## WHAT THE TASK REQUIRES
Make an exact copy of the records, dropping all pictures.

----- SUPPLIED RECORDS -----

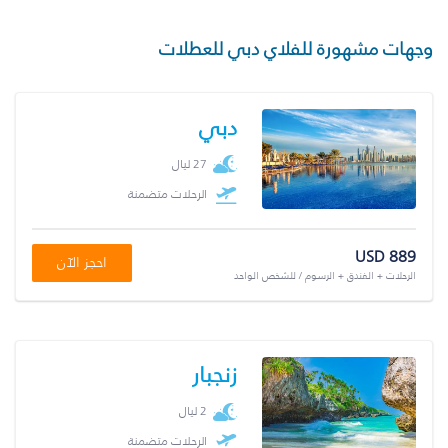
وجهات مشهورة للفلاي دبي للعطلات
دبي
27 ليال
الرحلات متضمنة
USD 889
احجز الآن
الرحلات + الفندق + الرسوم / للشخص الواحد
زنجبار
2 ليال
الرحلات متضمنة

-----

## RESULT OF THIS EXERCISE
وجهات مشهورة للفلاي دبي للعطلات
دبي
27 ليال
الرحلات متضمنة
USD 889
احجز الآن
الرحلات + الفندق + الرسوم / للشخص الواحد
زنجبار
2 ليال
الرحلات متضمنة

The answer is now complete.